* **Lesetext**
Die Angeklagten erlösten aus der Veräußerung der Betäubungsmittel Einnahmen in Höhe von 18.370 Euro. Nach Abzug eines sichergestellten Betrages, auf den der Angeklagte verzichtet hat, hat das [X.] gegen den Angeklagten die Einziehung des Wertes von Taterträgen in Höhe von 16.260 Euro angeordnet.

II.

6

1. Die Verurteilung des Angeklagten wegen nur einer Tat des unerlaubten Handeltreibens mit Betäubungsmitteln in nicht geringer Menge in dem [X.] der Urteilsgründe hält rechtlicher Nachprüfung nicht stand.

7

a) Anders als das [X.] meint, ist in diesem Fall keine Bewertungseinheit gegeben, die es rechtfertigen würde, von nur einer Tat des Handeltreibens auszugehen. Bei einer Bewertungseinheit werden sämtliche Betätigungen, die sich im Rahmen ein und desselben Güterumsatzes auf den Vertrieb einer einheitlichen Rauschgiftmenge beziehen, vom gesetzlichen Tatbestand in dem pauschalierenden, verschiedenartige Tätigkeiten umfassenden Begriff des Handeltreibens und damit zu einer Tat des Handeltreibens verbunden. Dabei ist entscheidend, dass sich die Bemühungen des [X.] auf dieselbe Rauschgiftmenge beziehen. Eine Bewertungseinheit kommt daher insbesondere dann in Betracht, wenn die Betäubungsmittel aus einem einheitlichen Erwerbsvorgang stammen, aber auch dann, wenn Drogen aus verschiedenen Erwerbsvorgängen zu einem einheitlichen Verkaufsvorrat vereint werden (vgl. insgesamt [X.], Beschlüsse vom 12. November 2019 - 1 [X.]/19 Rn. 6; vom 3. September 2019 - 1 StR 300/19 Rn. 10; vom 28. Mai 2018 - 3 [X.] Rn. 7 mwN und vom 24. Januar 2017 - 3 StR 487/16 Rn. 4 mwN).

8

Die Strafkammer hat jedoch festgestellt, dass die Angeklagten die Betäubungsmittel jeweils nur in solchen [X.] bestellten, dass sie sie innerhalb weniger Tage vollständig verkaufen konnten. Überdies ist das [X.] aufgrund der Einlassungen des Angeklagten und des Mitangeklagten [X.] davon ausgegangen, dass [X.] der Urteilsgründe „zahlreiche gemeinsame Bestellungen“ (so der Angeklagte [X.]) bzw. eine „Vielzahl von Bestellungen“ (so der Mitangeklagte [X.]) im Zeitraum September 2017 bis Mai 2018 umfasste. Vor diesem Hintergrund scheidet die Annahme einer Bewertungseinheit aus.

* **Arbeitsauftrag**
Geben Sie den Abschnitt aus dem Lesetext oben wörtlich wieder, beginnend bei den Worten „Die Angeklagten erlösten“. Hören Sie nach den Worten „Nachprüfung nicht stand.“ auf.

* **Bereitgestellte Datensätze**
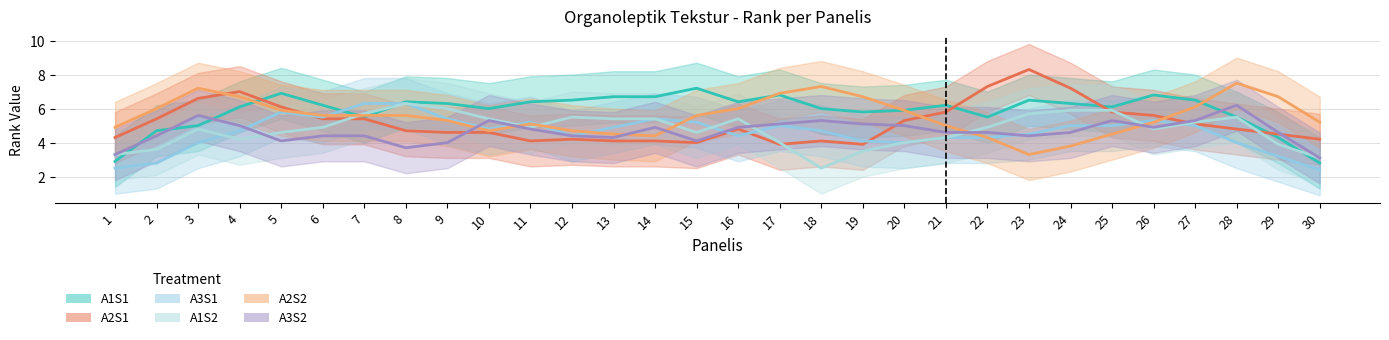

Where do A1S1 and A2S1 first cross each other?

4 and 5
--
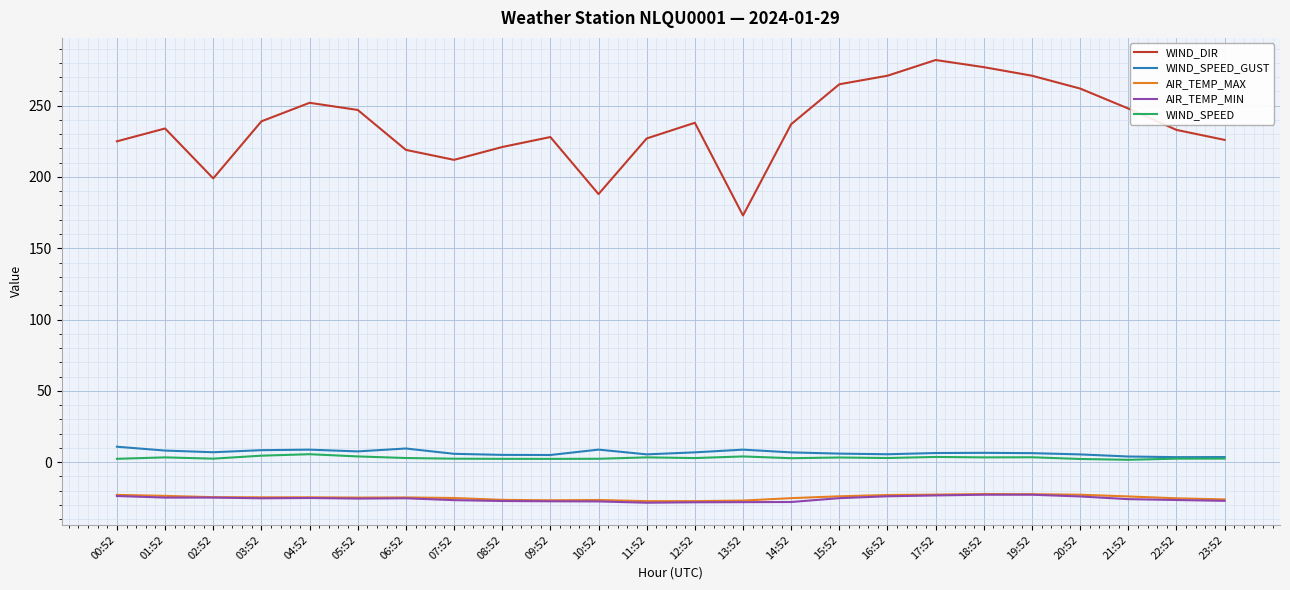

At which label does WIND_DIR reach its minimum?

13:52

* **Antwortfeld**
Die Angeklagten erlösten aus der Veräußerung der Betäubungsmittel Einnahmen in Höhe von 18.370 Euro. Nach Abzug eines sichergestellten Betrages, auf den der Angeklagte verzichtet hat, hat das [X.] gegen den Angeklagten die Einziehung des Wertes von Taterträgen in Höhe von 16.260 Euro angeordnet.

II.

6

1. Die Verurteilung des Angeklagten wegen nur einer Tat des unerlaubten Handeltreibens mit Betäubungsmitteln in nicht geringer Menge in dem [X.] der Urteilsgründe hält rechtlicher Nachprüfung nicht stand.